My wife has just been offered a job in Alicante and accepted it so it looks like we are heading off in probably no more than 3 months time, this is good news for us as we were due to move to Paris but really didn't want to do that.
I've been lurking the forum for a bit now and have found so much useful info already but I'm sure I can come up with a few more questions you have all heard a million times.

We are lucky that the job is going to help us out with all the move and things like health insurance, residency permits and all the details like that and it will also give us the freedom for me to stay and look after our two young kids for a couple of years until they are off to school proper, plus I can get stuck into whatever renovating or other stuff that needs doing. Also to learn the language as I'm afraid my Spanish doesn't stretch much further than "Dos cerveza por favor".

Our plan is only a couple of days old but I guess we have been thinking about it for a while now in truth, we want to spend the first 6-12 months renting and getting a feel for everything and searching for a house/villa to buy and make a family home out of. We will head off for a week or so shortly too to sound out the rental market and have a look around, just a basic scouting report really.

So while there are many questions the pressing thing for us will be to find a place to rent, does anyone have any tips, things/areas/agents to avoid?
There are 5 links for agents in the FAQ thread are there likely to be better options once on the ground in Alicante?

I'm sure I can think of some more given time but for now just a hello and a couple of quick questions.
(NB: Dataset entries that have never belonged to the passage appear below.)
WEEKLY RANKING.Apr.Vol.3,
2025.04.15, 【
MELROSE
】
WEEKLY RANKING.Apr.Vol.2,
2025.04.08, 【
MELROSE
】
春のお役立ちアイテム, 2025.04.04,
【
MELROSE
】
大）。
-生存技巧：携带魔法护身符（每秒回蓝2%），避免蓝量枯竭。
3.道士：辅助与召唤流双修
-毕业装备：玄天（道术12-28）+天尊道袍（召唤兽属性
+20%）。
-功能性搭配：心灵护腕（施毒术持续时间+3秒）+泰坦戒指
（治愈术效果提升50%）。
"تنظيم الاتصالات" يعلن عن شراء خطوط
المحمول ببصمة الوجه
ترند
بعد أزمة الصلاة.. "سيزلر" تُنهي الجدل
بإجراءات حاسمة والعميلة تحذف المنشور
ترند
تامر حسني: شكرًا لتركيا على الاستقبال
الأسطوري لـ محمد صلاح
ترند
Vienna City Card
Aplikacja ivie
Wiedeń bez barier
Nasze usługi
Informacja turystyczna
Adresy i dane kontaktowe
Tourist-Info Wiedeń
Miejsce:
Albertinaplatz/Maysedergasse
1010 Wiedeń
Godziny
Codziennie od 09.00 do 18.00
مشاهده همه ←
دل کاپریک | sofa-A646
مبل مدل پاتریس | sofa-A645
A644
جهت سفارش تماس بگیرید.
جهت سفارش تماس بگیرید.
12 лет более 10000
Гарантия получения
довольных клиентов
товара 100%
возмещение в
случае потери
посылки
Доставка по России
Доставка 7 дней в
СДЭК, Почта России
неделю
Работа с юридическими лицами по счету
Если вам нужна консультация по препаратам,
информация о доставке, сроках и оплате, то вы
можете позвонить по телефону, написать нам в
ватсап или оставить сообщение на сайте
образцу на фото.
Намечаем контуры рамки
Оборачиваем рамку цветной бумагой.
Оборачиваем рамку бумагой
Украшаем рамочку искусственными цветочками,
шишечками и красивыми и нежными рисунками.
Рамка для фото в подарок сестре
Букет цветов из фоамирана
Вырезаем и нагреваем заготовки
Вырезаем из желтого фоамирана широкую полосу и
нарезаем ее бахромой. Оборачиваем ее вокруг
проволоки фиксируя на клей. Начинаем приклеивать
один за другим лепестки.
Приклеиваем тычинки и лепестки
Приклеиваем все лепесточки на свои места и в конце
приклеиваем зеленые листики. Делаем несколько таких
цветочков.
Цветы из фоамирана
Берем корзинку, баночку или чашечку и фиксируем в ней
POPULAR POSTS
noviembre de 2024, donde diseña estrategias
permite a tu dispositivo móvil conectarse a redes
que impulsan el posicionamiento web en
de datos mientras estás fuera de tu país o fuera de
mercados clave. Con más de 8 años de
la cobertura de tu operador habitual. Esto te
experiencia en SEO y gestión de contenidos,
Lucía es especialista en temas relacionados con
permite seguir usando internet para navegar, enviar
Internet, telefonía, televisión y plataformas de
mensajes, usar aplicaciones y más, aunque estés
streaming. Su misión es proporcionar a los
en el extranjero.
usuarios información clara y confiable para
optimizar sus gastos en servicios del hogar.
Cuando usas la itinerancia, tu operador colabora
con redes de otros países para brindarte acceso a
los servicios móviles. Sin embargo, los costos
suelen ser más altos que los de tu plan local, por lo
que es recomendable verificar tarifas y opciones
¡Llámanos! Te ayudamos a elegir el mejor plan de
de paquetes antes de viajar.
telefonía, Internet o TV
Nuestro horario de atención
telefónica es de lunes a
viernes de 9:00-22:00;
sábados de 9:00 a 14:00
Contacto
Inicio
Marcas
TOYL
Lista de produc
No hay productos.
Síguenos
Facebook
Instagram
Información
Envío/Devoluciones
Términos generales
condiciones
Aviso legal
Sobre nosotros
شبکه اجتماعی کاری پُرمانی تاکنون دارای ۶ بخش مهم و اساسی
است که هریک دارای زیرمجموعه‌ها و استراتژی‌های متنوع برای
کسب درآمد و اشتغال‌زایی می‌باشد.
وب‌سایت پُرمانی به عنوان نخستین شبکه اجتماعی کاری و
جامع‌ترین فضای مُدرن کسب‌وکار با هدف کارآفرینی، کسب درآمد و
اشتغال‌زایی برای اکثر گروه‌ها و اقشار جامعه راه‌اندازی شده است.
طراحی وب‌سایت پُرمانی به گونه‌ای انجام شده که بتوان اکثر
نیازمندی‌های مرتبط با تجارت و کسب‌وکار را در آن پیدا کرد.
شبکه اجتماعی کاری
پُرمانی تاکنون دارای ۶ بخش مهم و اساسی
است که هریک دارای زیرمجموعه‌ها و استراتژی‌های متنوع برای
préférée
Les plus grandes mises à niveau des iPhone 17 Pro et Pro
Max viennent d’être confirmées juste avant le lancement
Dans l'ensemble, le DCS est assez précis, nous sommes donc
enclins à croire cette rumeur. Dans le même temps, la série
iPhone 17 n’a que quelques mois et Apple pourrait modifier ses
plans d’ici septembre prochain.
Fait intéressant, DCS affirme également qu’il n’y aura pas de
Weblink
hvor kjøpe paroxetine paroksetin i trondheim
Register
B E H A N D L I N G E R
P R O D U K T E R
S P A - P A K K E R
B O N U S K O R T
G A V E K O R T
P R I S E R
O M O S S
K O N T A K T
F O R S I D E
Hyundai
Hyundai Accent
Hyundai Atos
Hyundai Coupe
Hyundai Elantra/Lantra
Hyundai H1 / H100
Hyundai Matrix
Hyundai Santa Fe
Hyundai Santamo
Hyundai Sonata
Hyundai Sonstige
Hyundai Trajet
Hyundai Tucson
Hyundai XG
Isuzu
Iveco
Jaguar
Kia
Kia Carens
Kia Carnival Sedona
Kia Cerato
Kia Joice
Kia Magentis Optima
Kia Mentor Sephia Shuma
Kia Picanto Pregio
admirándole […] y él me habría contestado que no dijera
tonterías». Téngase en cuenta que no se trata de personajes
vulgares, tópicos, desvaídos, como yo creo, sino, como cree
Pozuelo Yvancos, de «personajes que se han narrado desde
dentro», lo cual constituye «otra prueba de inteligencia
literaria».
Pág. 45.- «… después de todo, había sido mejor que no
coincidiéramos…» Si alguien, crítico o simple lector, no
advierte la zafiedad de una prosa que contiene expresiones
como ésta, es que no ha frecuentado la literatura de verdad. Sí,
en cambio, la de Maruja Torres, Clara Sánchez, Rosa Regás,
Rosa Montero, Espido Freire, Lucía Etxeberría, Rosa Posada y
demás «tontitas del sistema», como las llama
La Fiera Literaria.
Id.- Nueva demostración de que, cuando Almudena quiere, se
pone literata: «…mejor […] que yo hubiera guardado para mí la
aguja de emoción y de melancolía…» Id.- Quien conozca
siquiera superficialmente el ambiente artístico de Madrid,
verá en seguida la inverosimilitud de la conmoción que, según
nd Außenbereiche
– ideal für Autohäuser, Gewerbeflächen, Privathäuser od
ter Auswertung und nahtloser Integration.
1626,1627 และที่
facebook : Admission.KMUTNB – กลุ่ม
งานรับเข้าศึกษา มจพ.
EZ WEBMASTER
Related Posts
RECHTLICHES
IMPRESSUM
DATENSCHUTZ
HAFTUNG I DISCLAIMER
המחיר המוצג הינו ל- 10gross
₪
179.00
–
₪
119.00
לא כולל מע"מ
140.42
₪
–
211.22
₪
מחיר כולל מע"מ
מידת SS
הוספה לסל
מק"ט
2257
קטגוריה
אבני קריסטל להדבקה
Anyway, thanks for reading.

Paz.


----------



## Pazcat (Mar 24, 2010)

Another question I have is about furnished rentals as most seem to have that, would we have much success in asking for the furnishings gone?


----------



## djfwells (Sep 28, 2009)

Where in Alicante ? It is both a city and a Province of the same name, which is reasonablly sizeable. Sorry to sound pedantic, but some of the smaller inland, rural villages are poles apart from the city.


----------



## Pazcat (Mar 24, 2010)

Yeah sorry about that, the more I look the more I realise that.
Well my wife's job will be pretty much in Alicante the city so we are looking to initially rent not all that far out, maybe as far as Elche to the south and El Campello to the north and I guess drawing a ring around the city if that makes any sense. That's for renting at least, when we buy we will go further out but that is down the track a bit.

One thing we want is a proper house/villa, not an attached or semi attached type of thing and not something that is in a communal setting. We want an independent place with a decent size yard. There do seem to be plenty, it's wading through them that is taking a while.
Are there are any known no-go areas?


----------